Timothy Zwiebel participated in the ABSYNTH Project, funded by the National Science Foundation. Tim designed and implemented a Scheme interpreter for use in tightly resource-constrained sensor network nodes. He is participating in ongoing research in the project on the implications of interpreted languages on sensor network hardware and operating systems support, and power management.
2006-2007
Benjamin Prosnitz developed a virtual machine inspection system, building on the Linux Kernel Virtual Machine. His techniques allow a virtual machine monitor to detect semantically rich information about the guest operating system running in a virtual machine, despite the virtual machine being a black box. The resulting paper was published as an EECS technical report.
Sam Rossoff participated in the Empathic Systems Project (empathicsystems.org), and helped to explore the prospects of speculative remote display systems, systems where the computer display is sped up by predicting user and remote system activity. He is a co-author on a paper published at the highly competitive Usenix Annual Technical Conference in 2008, and a co-inventor on the patent application for the speculative remote display invention.
2005-2006
Blair Heuer explored better user interfaces for viewing and using web browsing histories. Part of the project involved an extension for the Firefox web browser that presented a graphical history view. The project also explored integrating history across many users to predict the most likely next page the current user would visit.
Jay Bruins and David Huber worked on a peer-to-peer popularity-based keyword search system based on distributed hash tables. The concept, "distributed popularity indices" was presented as a poster at SIGCOMM, a premier networking conference.
2004-2005
Rachel Gold and Brian Cornell, funded through the National Science Foundation, explored the use of genetic art (evolutionary art) animated by computer network traffic, for network intrusion detection. They developed a highly reliable system, based on parallel execution in a GPU, that was available for use at the entrance of Tech for several months. (ga-ids.cs.northwestern.edu)
2003-2004
Brian Cornell designed, implemented, evaluated, and released Wayback, a versioning file system for Linux.

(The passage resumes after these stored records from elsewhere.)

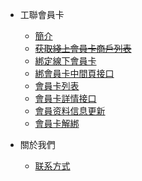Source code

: 

- 工聯會員卡

    - [簡介](/member/簡介.md)
    - ~~[获取綫上會員卡商戶列表](/member/获取綫上會員卡商戶列表.md)~~
    - [綁定線下會員卡](/member/綁定線下會員卡.md)
    - [綁會員卡中間頁接口](/member/綁會員卡中間頁接口.md)
    - [會員卡列表](/member/會員卡列表.md)
    - [會員卡詳情接口](/member/會員卡詳情接口.md)
    - [會員资料信息更新](/member/會員资料信息更新.md)
    - [會員卡解綁](/member/會員卡解綁.md)
    
- 關於我們
    - [联系方式](/link.md)

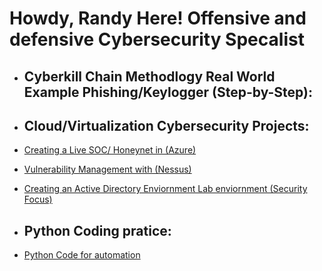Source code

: <h1>Howdy, Randy Here! Offensive and defensive Cybersecurity Specalist <br/></a></h1>



- <h2> Cyberkill Chain Methodlogy Real World Example Phishing/Keylogger (Step-by-Step):</h2>

- <h2> Cloud/Virtualization Cybersecurity Projects:</h2>
 
- [Creating a Live SOC/ Honeynet in (Azure)](https://github.com/RandyGeorgeRKG/-Blue-Cloud-Soc)


  
- [Vulnerability Management with (Nessus)](https://github.com/RandyGeorgeRKG/Vulnerability-Management-)

- [Creating an Active Directory Enviornment Lab enviornment (Security Focus)](https://github.com/RandyGeorgeRKG/Active-Directory-Security/blob/main/README.md)





- <h2> Python Coding pratice:</h2>
- [Python Code for automation](https://github.com/RandyGeorgeRKG/PythonAutomation/blob/main/Python%20Code%20for%20automation)

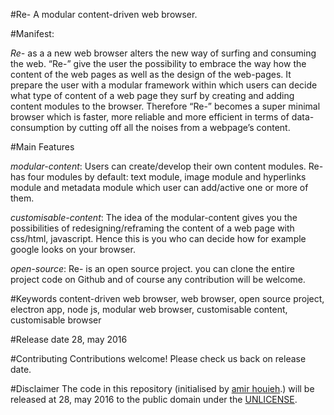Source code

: #Re-
A modular content-driven web browser. 

#Manifest:

*Re-* as a a new web browser alters the new way of surfing and consuming the web. “Re-” give the user the possibility to embrace the way how the content of the web pages as well as the design of the web-pages. It prepare the user with a modular framework within which users can decide what type of content of a web page they surf by creating and adding content modules to the browser. Therefore “Re-” becomes a super minimal browser which is faster, more reliable and more efficient in terms of data-consumption by cutting off all the noises from a webpage’s content.



#Main Features 

*modular-content*: Users can create/develop their own content modules. Re- has four modules by default: text module, image module and hyperlinks module and metadata module which user can add/active one or more of them.

*customisable-content*: The idea of the modular-content gives you the possibilities of redesigning/reframing the content of a web page with css/html, javascript. Hence this is you who can decide how for example google looks on your browser.

*open-source*: Re- is an open source project. you can clone the entire project code on Github and of course any contribution will be welcome. 


#Keywords
content-driven web browser, web browser, open source project, electron app, node js, modular web browser, customisable content, customisable browser

#Release date
28, may 2016

#Contributing
Contributions welcome! Please check us back on release date. 

#Disclaimer
The code in this repository (initialised by [amir houieh](https://github.com/amirhouieh).) will be released at 28, may 2016 to the public domain under the [UNLICENSE](./UNLICENSE).
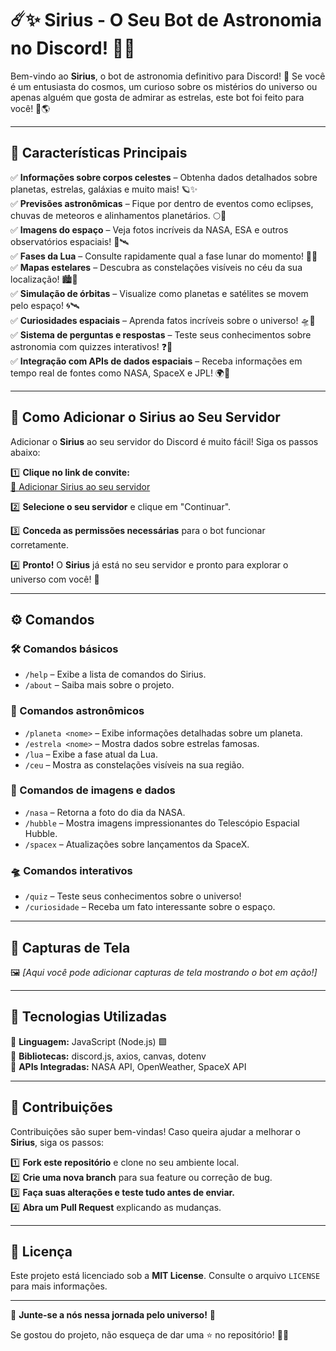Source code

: # ☄️✨ Sirius - O Seu Bot de Astronomia no Discord! 🌌🔭  

Bem-vindo ao **Sirius**, o bot de astronomia definitivo para Discord! 🌠 Se você é um entusiasta do cosmos, um curioso sobre os mistérios do universo ou apenas alguém que gosta de admirar as estrelas, este bot foi feito para você! 🚀🌎  

---

## 🌟 Características Principais  

✅ **Informações sobre corpos celestes** – Obtenha dados detalhados sobre planetas, estrelas, galáxias e muito mais! 🪐✨  
✅ **Previsões astronômicas** – Fique por dentro de eventos como eclipses, chuvas de meteoros e alinhamentos planetários. 🌕🌠  
✅ **Imagens do espaço** – Veja fotos incríveis da NASA, ESA e outros observatórios espaciais! 📸🛰️  
✅ **Fases da Lua** – Consulte rapidamente qual a fase lunar do momento! 🌙🔄  
✅ **Mapas estelares** – Descubra as constelações visíveis no céu da sua localização! 🏙️🔭  
✅ **Simulação de órbitas** – Visualize como planetas e satélites se movem pelo espaço! 🌀🛰️  
✅ **Curiosidades espaciais** – Aprenda fatos incríveis sobre o universo! 🛸📖  
✅ **Sistema de perguntas e respostas** – Teste seus conhecimentos sobre astronomia com quizzes interativos! ❓🌌  
✅ **Integração com APIs de dados espaciais** – Receba informações em tempo real de fontes como NASA, SpaceX e JPL! 🌍🚀  

---

## 🔗 Como Adicionar o Sirius ao Seu Servidor  

Adicionar o **Sirius** ao seu servidor do Discord é muito fácil! Siga os passos abaixo:  

1️⃣ **Clique no link de convite:**  
[🔗 Adicionar Sirius ao seu servidor](https://discord.com/oauth2/authorize?client_id=1316094194254610542&permissions=8&integration_type=0&scope=bot)  

2️⃣ **Selecione o seu servidor** e clique em "Continuar".  

3️⃣ **Conceda as permissões necessárias** para o bot funcionar corretamente.  

4️⃣ **Pronto!** O **Sirius** já está no seu servidor e pronto para explorar o universo com você! 🚀  

---

## ⚙️ Comandos  

### 🛠️ Comandos básicos  
- `/help` – Exibe a lista de comandos do Sirius.  
- `/about` – Saiba mais sobre o projeto.  

### 🌠 Comandos astronômicos  
- `/planeta <nome>` – Exibe informações detalhadas sobre um planeta.  
- `/estrela <nome>` – Mostra dados sobre estrelas famosas.  
- `/lua` – Exibe a fase atual da Lua.  
- `/ceu` – Mostra as constelações visíveis na sua região.  

### 📡 Comandos de imagens e dados  
- `/nasa` – Retorna a foto do dia da NASA.  
- `/hubble` – Mostra imagens impressionantes do Telescópio Espacial Hubble.  
- `/spacex` – Atualizações sobre lançamentos da SpaceX.  

### 🛸 Comandos interativos  
- `/quiz` – Teste seus conhecimentos sobre o universo!  
- `/curiosidade` – Receba um fato interessante sobre o espaço.  

---

## 🎨 Capturas de Tela  

🖼️ *[Aqui você pode adicionar capturas de tela mostrando o bot em ação!]*  

---

## 🚀 Tecnologias Utilizadas  

🔹 **Linguagem:** JavaScript (Node.js) 🟩  
🔹 **Bibliotecas:** discord.js, axios, canvas, dotenv  
🔹 **APIs Integradas:** NASA API, OpenWeather, SpaceX API  

---

## 🤝 Contribuições  

Contribuições são super bem-vindas! Caso queira ajudar a melhorar o **Sirius**, siga os passos:  

1️⃣ **Fork este repositório** e clone no seu ambiente local.  
2️⃣ **Crie uma nova branch** para sua feature ou correção de bug.  
3️⃣ **Faça suas alterações e teste tudo antes de enviar.**  
4️⃣ **Abra um Pull Request** explicando as mudanças.  

---

## 📜 Licença  

Este projeto está licenciado sob a **MIT License**. Consulte o arquivo `LICENSE` para mais informações.  

---

🌌 **Junte-se a nós nessa jornada pelo universo!** 💫  

Se gostou do projeto, não esqueça de dar uma ⭐ no repositório! 🚀✨
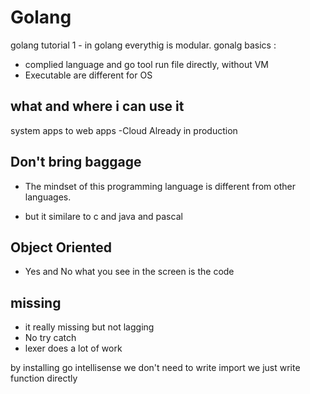 # Golang

golang tutorial
1 - in golang everythig is modular.
gonalg basics :

- complied  language and go tool run file directly, without VM
- Executable are different for OS

## what and where i can use it

system apps to web apps -Cloud
Already in production

## Don't bring baggage

- The mindset of this programming language is different  from other languages.

- but it similare to c and java and pascal

## Object Oriented

- Yes and No
what you see in the screen is the code

## missing

- it really missing but not lagging
- No try catch
- lexer does a lot of work

by installing go intellisense we don't need to write import we just write function directly
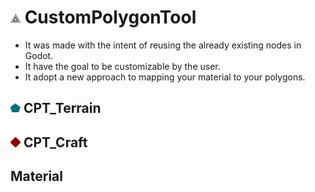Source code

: # ![icon](addons/custom_polygon_tool/icons/cpt_icon.png) CustomPolygonTool
- It was made with the intent of reusing the already existing nodes in Godot.
- It have the goal to be customizable by the user.
- It adopt a new approach to mapping your material to your polygons.
## ![icon_terrain](addons/custom_polygon_tool/icons/cpt_terrain_icon.png) CPT_Terrain
## ![icon_craft](addons/custom_polygon_tool/icons/cpt_craft_icon.png) CPT_Craft
## Material

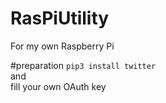 # RasPiUtility
For my own Raspberry Pi

#preparation
`pip3 install twitter`  
and  
fill your own OAuth key
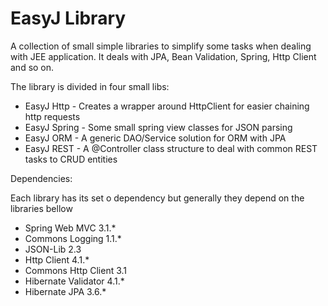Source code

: EasyJ Library
========================================================
A collection of small simple libraries to simplify some tasks when dealing with JEE application.
It deals with JPA, Bean Validation, Spring, Http Client and so on.

The library is divided in four small libs:

 - EasyJ Http - Creates a wrapper around HttpClient for easier chaining http requests
 - EasyJ Spring - Some small spring view classes for JSON parsing
 - EasyJ ORM - A generic DAO/Service solution for ORM with JPA
 - EasyJ REST - A @Controller class structure to deal with common REST tasks to CRUD entities


Dependencies:

 Each library has its set o dependency but generally they depend on the libraries bellow

 - Spring Web MVC 3.1.*
 - Commons Logging 1.1.*
 - JSON-Lib 2.3
 - Http Client 4.1.*
 - Commons Http Client 3.1
 - Hibernate Validator 4.1.*
 - Hibernate JPA 3.6.*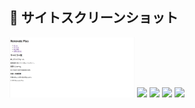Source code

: ## 📸 サイトスクリーンショット

<p float="left">
  <img src="サービスページ" width="200" />
  <img src="./images/services_screenshot.png" width="200" />
  <img src="./images/works_screenshot.png" width="200" />
  <img src="./images/contact_screenshot.png" width="200" />
  <img src="./images/thankyou_screenshot.png" width="200" />
</p>
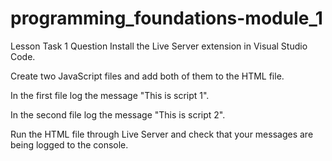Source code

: # programming_foundations-module_1

Lesson Task 1 Question
Install the Live Server extension in Visual Studio Code.

Create two JavaScript files and add both of them to the HTML file.

In the first file log the message "This is script 1".

In the second file log the message "This is script 2".

Run the HTML file through Live Server and check that your messages are being logged to the console.

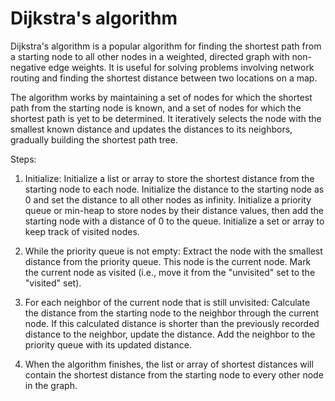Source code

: # Dijkstra's algorithm

Dijkstra's algorithm is a popular algorithm for finding the shortest path from a starting node to all other nodes in a weighted, directed graph with non-negative edge weights. It is useful for solving problems involving network routing and finding the shortest distance between two locations on a map.

The algorithm works by maintaining a set of nodes for which the shortest path from the starting node is known, and a set of nodes for which the shortest path is yet to be determined. It iteratively selects the node with the smallest known distance and updates the distances to its neighbors, gradually building the shortest path tree.

Steps:

1. Initialize: Initialize a list or array to store the shortest distance from the starting node to each node. Initialize the distance to the starting node as 0 and set the distance to all other nodes as infinity. Initialize a priority queue or min-heap to store nodes by their distance values, then add the starting node with a distance of 0 to the queue. Initialize a set or array to keep track of visited nodes.

2. While the priority queue is not empty: Extract the node with the smallest distance from the priority queue. This node is the current node. Mark the current node as visited (i.e., move it from the "unvisited" set to the "visited" set).

3. For each neighbor of the current node that is still unvisited: Calculate the distance from the starting node to the neighbor through the current node. If this calculated distance is shorter than the previously recorded distance to the neighbor, update the distance. Add the neighbor to the priority queue with its updated distance.

4. When the algorithm finishes, the list or array of shortest distances will contain the shortest distance from the starting node to every other node in the graph.

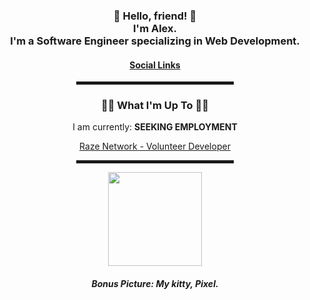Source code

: <div align="center">  
  <h3>👋 Hello, friend! 👋<br>I'm Alex.<br>I'm a Software Engineer specializing in Web Development.</h3>

  <h4> <a href="https://linktr.ee/biczak">Social Links</a> </h4>

  <hr width="50%" style="height:5px;">
  
  <h3>🧑‍💻 What I'm Up To 🧑‍💻</h3>
  <p>
    <p>I am currently: <b>SEEKING EMPLOYMENT</b></p>
    <a href="https://www.trackyserver.com/server/raze-network-roleplay-664471">Raze Network - Volunteer Developer</a><br>
  </p>
  
   <hr width="50%" style="height:5px;">
  
  <img src="https://i.imgur.com/i7FClpu.jpeg" width="150"></a><br><h5>Bonus Picture: My kitty, Pixel.
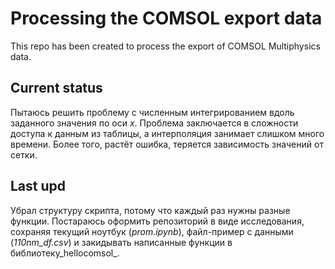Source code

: # Processing the COMSOL export data

This repo has been created to process the export of COMSOL Multiphysics data. 

## Current status

Пытаюсь решить проблему с численным интегрированием вдоль заданного значения по оси _x_.
Проблема заключается в сложности доступа к данным из таблицы, а интерполяция занимает слишком много времени.
Более того, растёт ошибка, теряется зависимость значений от сетки. 

## Last upd

Убрал структуру скрипта, потому что каждый раз нужны разные функции. Постараюсь оформить репозиторий в виде
исследования, сохраняя текущий ноутбук (_prom.ipynb_), файл-пример с данными (_110nm_df.csv_) и закидывать написанные
функции в библиотеку_hellocomsol_.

Wayback allows the user to "time travel" the file system back to any point in the past. He is the lead author on the Wayback paper, which was published at the Usenix Annual Technical Conference in 2004. The paper won the award for the best paper of the Freenix track of the conference.
Alex Shoykhet designed and implemented the first generation web interface for the Virtuoso system (virtuoso.cs.northwestern.edu) as his senior honors thesis. The honors thesis was published as a EECS technical report.